Она боялась заводить разговор с мужем. Ему уже надоело выслушивать ее слезные просьбы, и если она попросит еще раз, он может ее ударить. В последний раз она спрашивала, нельзя ли им съездить в Коннектикут хоть на несколько дней, почти полтора года назад. Джо Камбер не любил без толку мотаться туда-сюда. Ему было неплохо и в Касл-Роке. Каждый год они с Гэри Первье и еще несколькими корешами ездили на озеро Мусхед охотиться на оленей. В прошлый раз, в ноябре, Джо хотел взять с собой Бретта. Черити тогда уперлась, и ей удалось настоять на своем, невзирая на сердитое ворчание мужа и обиженные взгляды сына. Она не собиралась отпускать своего мальчика на две недели с этой веселой компанией, чтобы он слушал их пошлые разговоры и скабрезные анекдоты и наблюдал, в каких скотов превращаются мужики, когда пьют без просыху целыми днями. Причем у каждого – заряженное ружье. Лесная глушь, заряженные ружья, мужики, накачавшиеся спиртным. Рано или поздно кто-то наверняка словит шальную пулю, несмотря на яркие оранжевые жилеты и шапки. Но пусть это будет не Бретт. Не ее сын.
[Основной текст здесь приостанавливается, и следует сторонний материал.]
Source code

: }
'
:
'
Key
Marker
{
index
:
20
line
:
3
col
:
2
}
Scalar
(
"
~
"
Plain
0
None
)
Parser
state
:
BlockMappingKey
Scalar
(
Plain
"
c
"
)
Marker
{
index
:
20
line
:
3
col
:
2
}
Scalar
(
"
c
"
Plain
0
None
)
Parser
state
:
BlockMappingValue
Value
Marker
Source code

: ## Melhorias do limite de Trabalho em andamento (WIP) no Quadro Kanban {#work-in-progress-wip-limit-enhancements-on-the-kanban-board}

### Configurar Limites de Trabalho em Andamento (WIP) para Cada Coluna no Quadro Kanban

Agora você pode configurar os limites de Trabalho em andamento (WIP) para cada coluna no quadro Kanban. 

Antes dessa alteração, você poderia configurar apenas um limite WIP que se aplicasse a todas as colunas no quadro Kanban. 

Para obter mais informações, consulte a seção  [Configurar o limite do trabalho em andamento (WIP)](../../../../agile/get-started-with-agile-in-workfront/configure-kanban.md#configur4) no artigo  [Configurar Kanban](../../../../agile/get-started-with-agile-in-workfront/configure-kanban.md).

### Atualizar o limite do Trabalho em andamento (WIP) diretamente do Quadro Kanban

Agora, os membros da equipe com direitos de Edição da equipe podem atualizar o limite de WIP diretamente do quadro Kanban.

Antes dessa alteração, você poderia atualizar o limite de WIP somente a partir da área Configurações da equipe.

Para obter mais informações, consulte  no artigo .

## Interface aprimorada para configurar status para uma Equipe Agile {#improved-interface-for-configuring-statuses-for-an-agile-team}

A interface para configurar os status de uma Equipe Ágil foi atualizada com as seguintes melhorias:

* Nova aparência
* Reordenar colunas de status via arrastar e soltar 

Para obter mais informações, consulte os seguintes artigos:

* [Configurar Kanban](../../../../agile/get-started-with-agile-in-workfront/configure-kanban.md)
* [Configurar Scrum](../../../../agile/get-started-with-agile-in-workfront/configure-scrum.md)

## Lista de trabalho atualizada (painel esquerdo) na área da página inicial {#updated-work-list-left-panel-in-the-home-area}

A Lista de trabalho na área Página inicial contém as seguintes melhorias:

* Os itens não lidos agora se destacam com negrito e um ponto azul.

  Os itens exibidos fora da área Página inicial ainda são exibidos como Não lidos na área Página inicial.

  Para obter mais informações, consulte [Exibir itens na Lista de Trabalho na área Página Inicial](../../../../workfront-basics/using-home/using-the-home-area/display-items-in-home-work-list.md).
Ровный, ритмичный стук молотка по металлу затих. Она немного расслабилась. Молоток застучал снова.
Конечно, рано или поздно Бретт все равно уйдет с ними, и она потеряет его навсегда. Он вступит в их мужской клуб, после чего мать превратится для него в домашнюю прислугу. Да, так и будет, она это знает и заранее скорбит. Но она все же сумела отложить неизбежное еще на год.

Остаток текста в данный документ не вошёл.